Online Covariance Estimation in Averaged SGD: Improved Batch-Mean Rates and Minimax Optimality via Trajectory Regression

arXiv cs.LG / 4/14/2026

📰 NewsSignals & Early TrendsIdeas & Deep AnalysisModels & Research

Key Points

  • The paper studies online covariance matrix estimation for Polyak–Ruppert averaged SGD and analyzes the convergence of the existing batch-means estimator in operator norm.
  • By conducting a rigorous per-block bias analysis and re-tuning the block-growth parameter, the authors improve the batch-means rate from O(n^{-(1-α)/4}) to O(n^{-(1-α)/3}), yielding O(n^{-1/6}) at the optimal regime.
  • The proposed modified estimator is Hessian-free (no Hessian access) while preserving O(d^2) memory and includes a full error decomposition into variance, stationarity bias, and nonlinearity bias.
  • The work also introduces a weighted-averaging variant to avoid hard truncation and proves a minimax optimal rate Θ(n^{-(1-α)/2}) using a Le Cam lower bound and a trajectory-regression estimator that matches it by estimating Hessians from SGD trajectory drift.

Abstract

We study online covariance matrix estimation for Polyak--Ruppert averaged stochastic gradient descent (SGD).

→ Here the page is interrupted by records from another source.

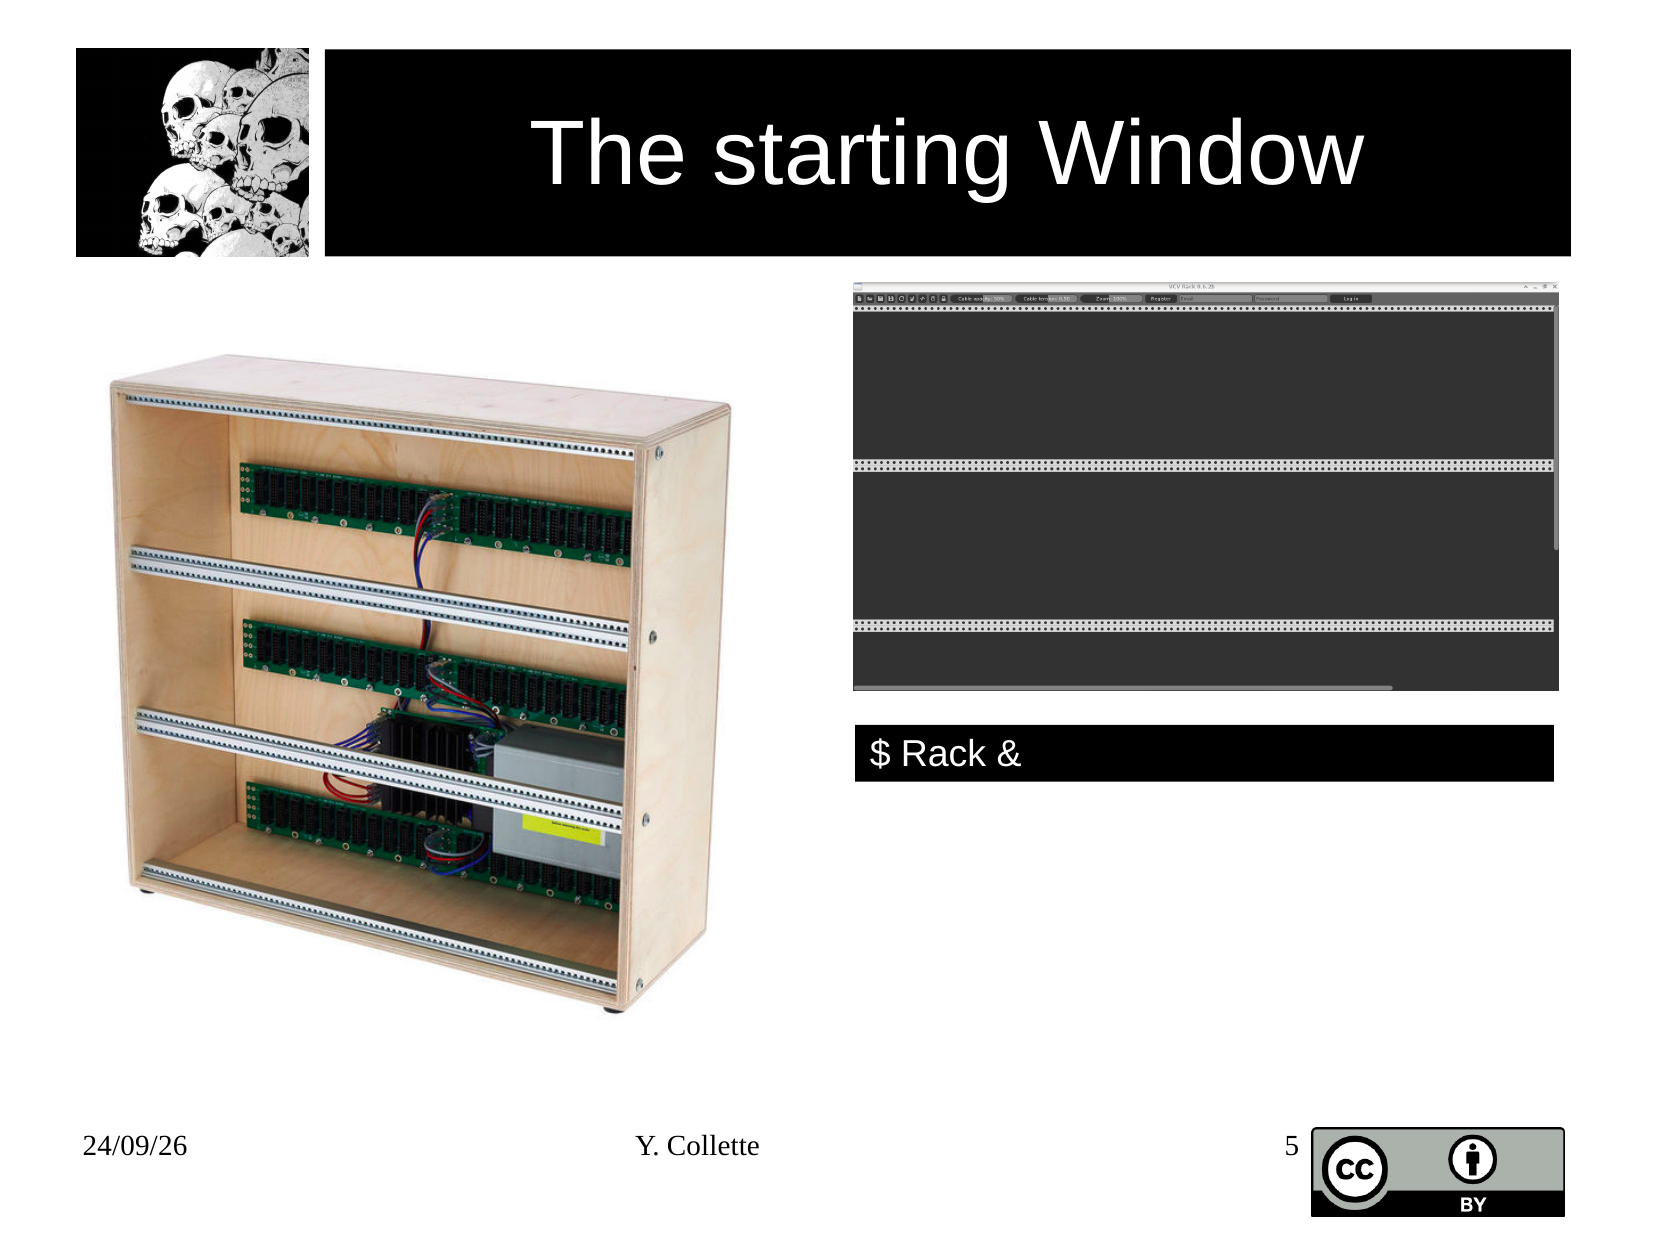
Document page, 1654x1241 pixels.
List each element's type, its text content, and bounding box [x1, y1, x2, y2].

picture [853, 282, 1559, 691]
title The starting Window [324, 49, 1571, 257]
text_box $ Rack & [855, 724, 1554, 782]
picture [76, 48, 309, 257]
picture [1311, 1127, 1565, 1217]
picture [87, 345, 749, 1030]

The online batch-means estimator of Zhu, Chen and Wu (2023) achieves an operator-norm convergence rate of O(n^{-(1-\alpha)/4}), which yields O(n^{-1/8}) at the optimal learning-rate exponent \alpha \rightarrow 1/2^+. A rigorous per-block bias analysis reveals that re-tuning the block-growth parameter improves the batch-means rate to O(n^{-(1-\alpha)/3}), achieving O(n^{-1/6}). The modified estimator requires no Hessian access and preserves O(d^2) memory. We provide a complete error decomposition into variance, stationarity bias, and nonlinearity bias components. A weighted-averaging variant that avoids hard truncation is also discussed. We establish the minimax rate \Theta(n^{-(1-\alpha)/2}) for Hessian-free covariance estimation from the SGD trajectory: a Le Cam lower bound gives \Omega(n^{-(1-\alpha)/2}), and a trajectory-regression estimator--which estimates the Hessian by regressing SGD increments on iterates--achieves O(n^{-(1-\alpha)/2}), matching the lower bound. The construction reveals that the bottleneck is the sublinear accumulation of information about the Hessian from the SGD drift.